In den folgenden Jahren wurde diese Empfehlung grundsätzlich von allen Landesärztekammern umgesetzt, allerdings in Umfang und Inhalt mit – wenn auch zumeist nur geringfügigen – Unterschieden, die bei einem Arbeitsplatzwechsel in andere Kammerbereiche gelegentlich zu Problemen bei der Anerkennung führten.
Aus diesem Grunde und zur Diskussion und Auswertung der bisher gewonnenen Erfahrungen in der Umsetzung der Empfehlungen der BÄK von 1984 fand auf Initiative der Ärztekammer Westfalen-Lippe und im Auftrag der Bundesärztekammer in Münster erstmals eine ‚Bundeskonsensuskonferenz‘ aller Landesärztekammern in 2 Sitzungen (Nov. 1993/September 1994) statt mit der Vorgabe, ggf. geänderte, möglichst aber bundeseinheitliche Vorgaben zur Qualifikation des Notarztes zu erarbeiten.
Dieses Ziel konnte erreicht werden und der Vorstand der Bundesärztekammer verabschiedete am 9. 12. 1994 neue ‚Richtlinien zum Erwerb des Fachkundenachweises Rettungsdienst‘ und ein ‚Curriculum zu den interdisziplinären Kursen über allgemeine und spezielle Notfallbehandlung‘. Veröffentlicht sind die Texte im ‚Kursbuch Rettungsdienst‘, herausgegeben von der Bundesärztekammer im Band 4 der ‚Texte und Materialien der Bundesärztekammer zur Fortbildung und Weiterbildung‘ (siehe auch 3.2.2.1).

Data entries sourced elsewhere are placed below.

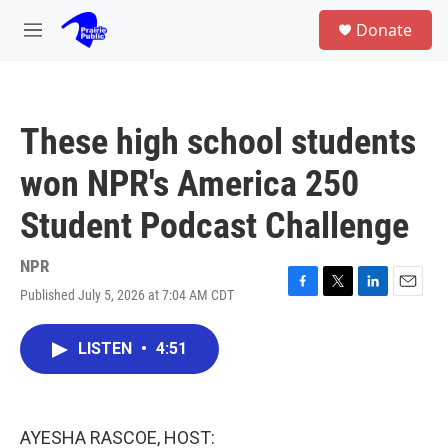
Skip to main content
S
Donate
e
M
a
e
r
n
c
u
h
These high school students
u
e
won NPR's America 250
r
y
Student Podcast Challenge
NPR
Published July 5, 2026 at 7:04 AM CDT
F
T
L
E
a
w
i
m
c
i
n
a
LISTEN
•
4:51
e
t
k
i
b
t
e
l
o
e
d
o
r
I
k
n
AYESHA RASCOE, HOST: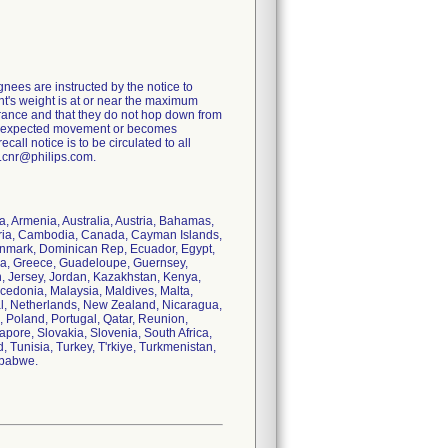
es are instructed by the notice to
ent's weight is at or near the maximum
ntrance and that they do not hop down from
any unexpected movement or becomes
all notice is to be circulated to all
d.cnr@philips.com.
a, Armenia, Australia, Austria, Bahamas,
garia, Cambodia, Canada, Cayman Islands,
Denmark, Dominican Rep, Ecuador, Egypt,
ana, Greece, Guadeloupe, Guernsey,
an, Jersey, Jordan, Kazakhstan, Kenya,
cedonia, Malaysia, Maldives, Malta,
l, Netherlands, New Zealand, Nicaragua,
 Poland, Portugal, Qatar, Reunion,
ore, Slovakia, Slovenia, South Africa,
 Tunisia, Turkey, T'rkiye, Turkmenistan,
mbabwe.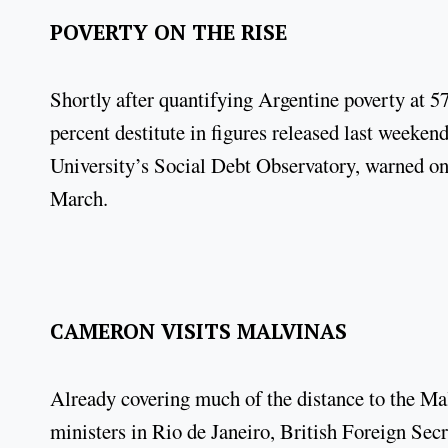
POVERTY ON THE RISE
Shortly after quantifying Argentine poverty at 5
percent destitute in figures released last weeken
University’s Social Debt Observatory, warned on 
March.
CAMERON VISITS MALVINAS
Already covering much of the distance to the Mal
ministers in Rio de Janeiro, British Foreign S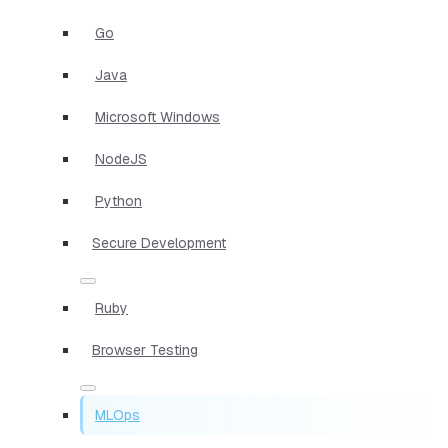
Go
Java
Microsoft Windows
NodeJS
Python
Secure Development
Ruby
Browser Testing
MLOps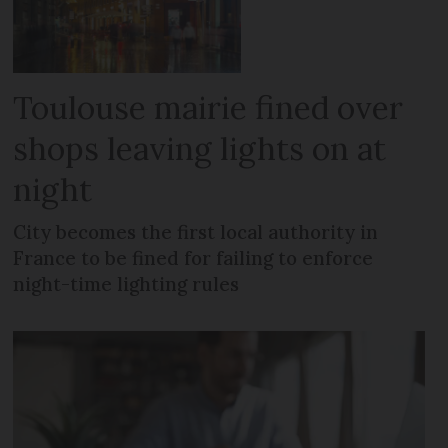
Toulouse mairie fined over
shops leaving lights on at
night
City becomes the first local authority in
France to be fined for failing to enforce
night-time lighting rules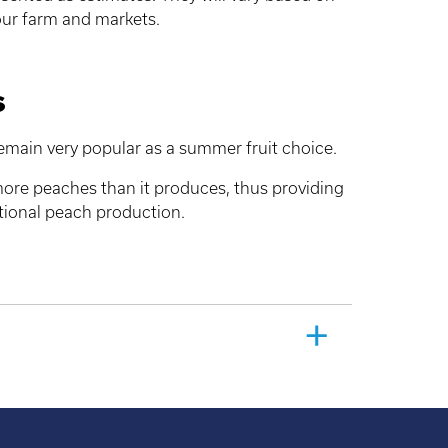
ur farm and markets.
s
remain very popular as a summer fruit choice.
re peaches than it produces, thus providing
itional peach production.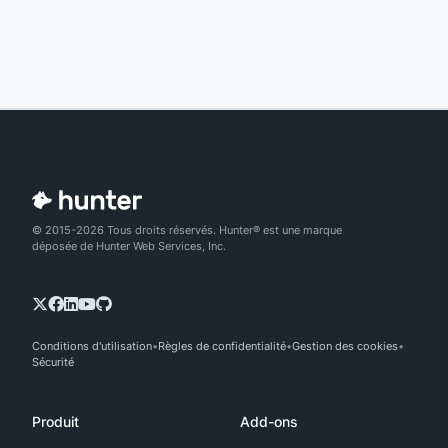
© 2015-2026 Tous droits réservés. Hunter® est une marque
déposée de Hunter Web Services, Inc.
Conditions d'utilisation
Règles de confidentialité
Gestion des cookies
Sécurité
Produit
Add-ons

Kaum fünf Jahre später wurde, wiederum auf Initiative der Ärztekammer Westfalen-Lippe, in Münster am 16. 11. 1998 die zweite ‚Bundeskonsensuskonferenz‘ durchgeführt, da sowohl die BAND und die DIVI eine Anhebung des Qualifikationsniveaus im Sinn einer ‚Zusatzbezeichnung‘ mit insbesondere verlängerter klinischer Erfahrung (Erwerb praktischer Kenntnisse und Erfahrungen) anstrebten und einige Landesärztekammern diese Änderung auch bereits umsetzen wollten. Um aber weiterhin bundeseinheitliche Regelungen zu erhalten, wurde daher diese 2. Bundeskonsensuskonferenz initiert. Das Ergebnis ist unter 3.2.2.2 dargestellt.
Die Umsetzung durch die Bundesärztekammer beim folgenden Deutschen Ärztetag, insbesondere auch im Hinblick auf die formale Einordnung in die Weiterbildungsordnung (Zusatzbezeichnung/Fachkunde ?) konnte noch nicht erfolgen, da die gesamte Weiterbildungssystematik derzeit überarbeitet wird und erst nach Abschluss der Grundsatzdiskussion dann einzelne Qualifikationsbereiche zugeordnet werden sollen.
In Übereinstimmung mit der BAND und der DIVI sehen auch die Bundesärztekammer und die Landesärztekammern derzeit keinen Bedarf, in Deutschland einen ‚Facharzt für Notfallmedizin‘ zu etablieren.